Cleverns - Brass bedeutet Messing und ist gängiger Begriff für Blasmusik mit Blechblasinstrumenten – so wie sie am Freitag in der gut besuchten Kirche in Cleverns erklang. Das Amateur-Ensemble „ArtBrass“, die professionellen Musiker Alchemy aus den USA und der Tubist Jon Sass, bereiteten in dem fast zweistündigen Programm großen Hörgenuss.
Mit dem Einzug in das Kirchenschiff wollten die Orchester den sakralen Bau würdigen. Sie formierten sich vor dem Lettner, um danach mit dem Finale aus der Ouvertüre der Oper „Wilhelm Tell“ von Gioacchino Rossini die Gäste zu begrüßen. Alexander Potiyenko dirigierte den Reitermarsch zum mitreißenden Galopp.
Auch auf dem Programm bei ArtBrass: Stücke von Johann-Sebastian Bach, einem der besten Musikschaffenden aller Zeiten. Mit dem Napoleon-Marsch von Johann Strauß Sohn kamen auch die Freunde der Marschmusik nicht zu kurz.

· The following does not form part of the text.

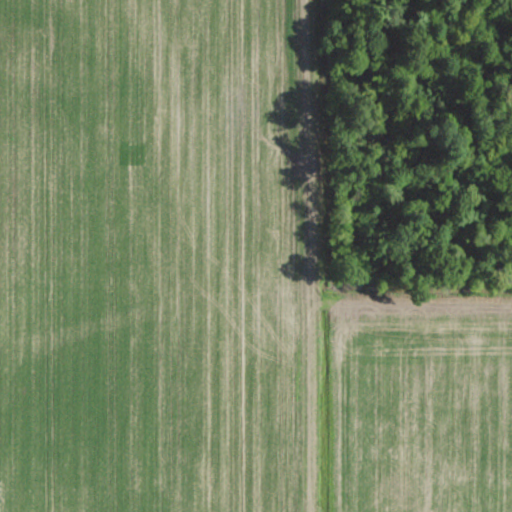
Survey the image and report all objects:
park: (422, 135)
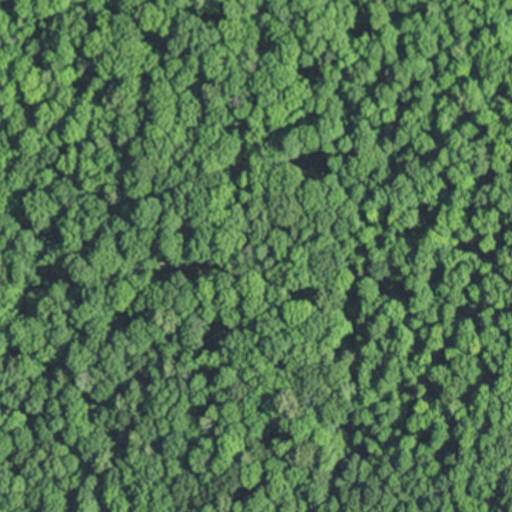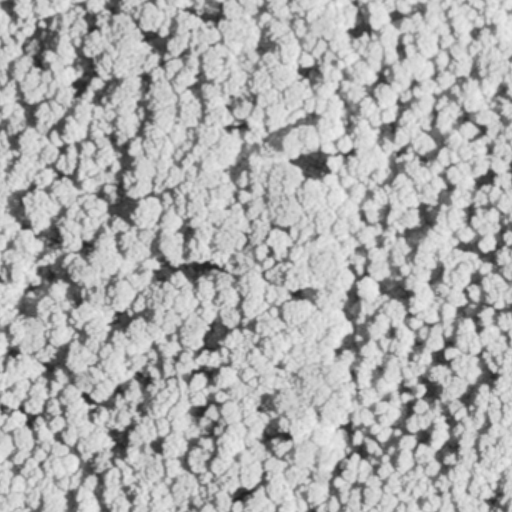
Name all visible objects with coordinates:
road: (42, 443)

Alchemy, eine Frau und drei Männer, Profis auf Tuba und Euphonium, vollführten an ihren Instrumenten wahre Kunststücke. Das Quartett aus Amerika, in diesem Jahr zum zehnten Mal in Deutschland zu Gast, wie die sympathische Tubistin Joanna Ross-Hersey erklärte, vereinte vier tiefe bis abgrundtiefe Instrumente. Sie brillierten mit einem überzeugenden Spiel und charismatischem Auftreten. Die Musiker präsentierten einen weit gespannten Bogen von bekannten amerikanischen Kompositionen oder auch Klassik wie dem Waltz Nr. 2 von Dimitri Shostakovich, der auch ohne Streicher fesselte und begeisterte.
Ein Tausendsassa an der Tuba ist Jon Sass. Der über zwei Meter große Weltstar aus Harlem und inzwischen in Wien lebend, widerlegt den Ruf der Tuba als schwerfälliges Instrument. Von tiefen und zarten, anrührenden Tönen bis zur Leichtfüßigkeit konnte man von ihm als Solist, im Duett mit oder im Zusammenspiel mit Alchemy in Cleverns alles erleben.

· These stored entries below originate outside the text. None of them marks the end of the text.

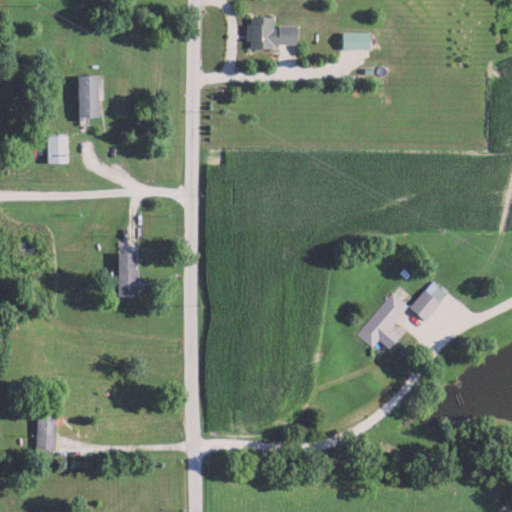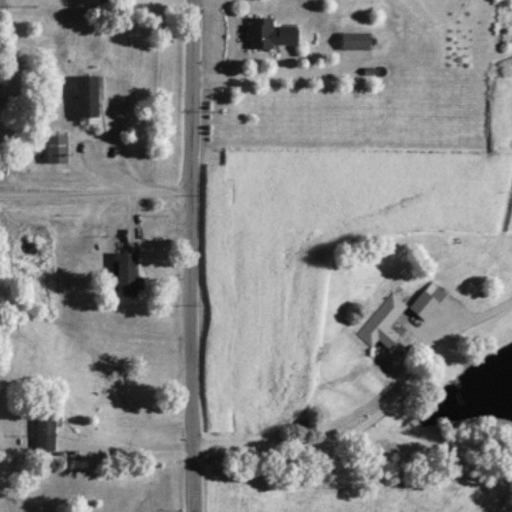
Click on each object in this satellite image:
building: (266, 32)
building: (352, 39)
building: (84, 95)
building: (53, 148)
road: (195, 255)
building: (125, 274)
building: (381, 321)
building: (42, 426)
road: (289, 441)
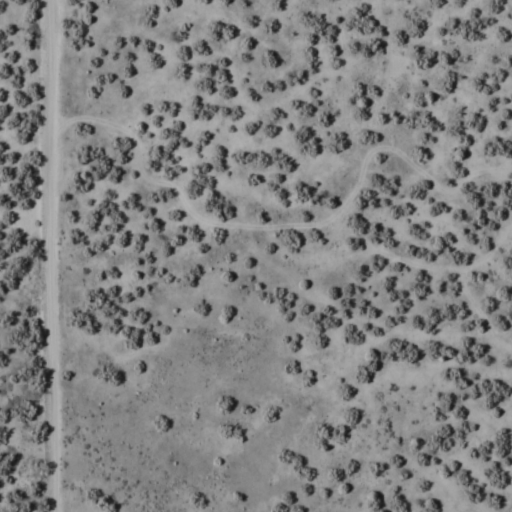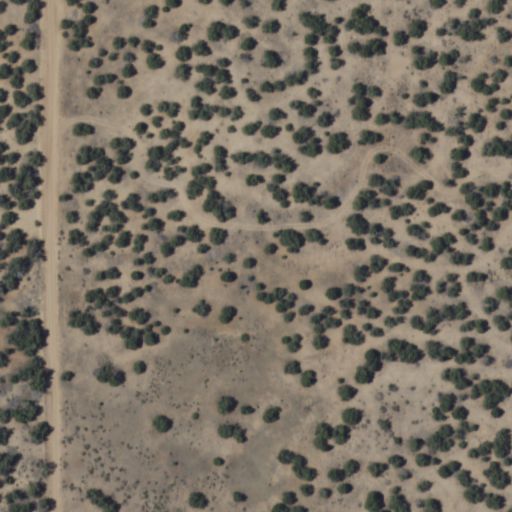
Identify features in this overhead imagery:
road: (51, 255)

Als fantasievoller Arrangeur und Kenner der Instrumente vermittelte ArtBrass-Dirigent Alexander Potiyenko die unterschiedlichsten Facetten der Blasmusik und verabschiedete seine Gäste mit dem Wiegenlied „Guten Abend gut Nacht“ von Brahms in der Bearbeitung von Thorsten Blumberg.

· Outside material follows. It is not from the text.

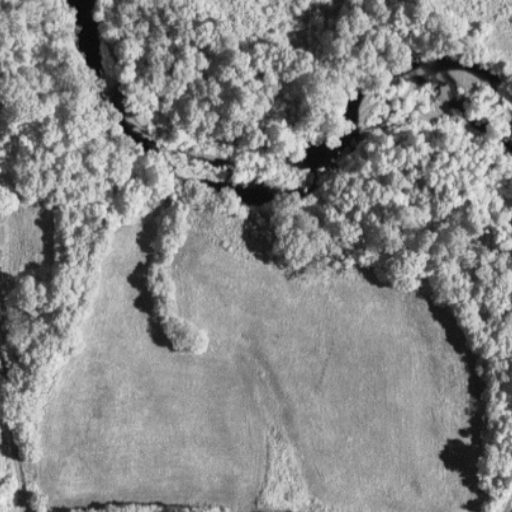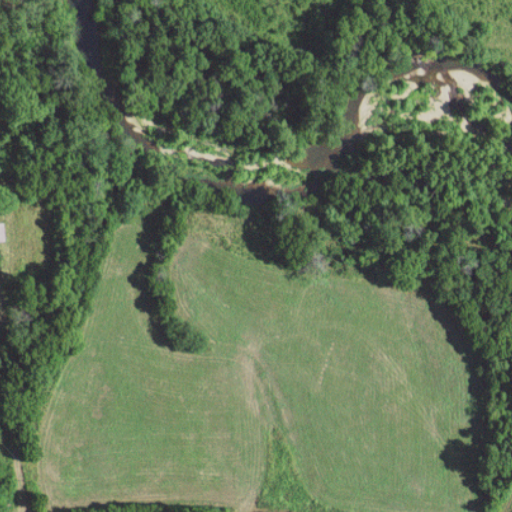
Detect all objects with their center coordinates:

Das Konzert in Cleverns ist ein Verdienst des jeverschen Mediziners Karsten Heger, der die herausragende Akustik der Kirche zum Auftaktkonzert seines seit Jahren international bekannten Workshops für Blechblasinstrumente nutzt. Pastor Rüdiger Gehrmann bedankte sich bei Karsten Heger und den Ensembles für die facettenreiche Blasmusik.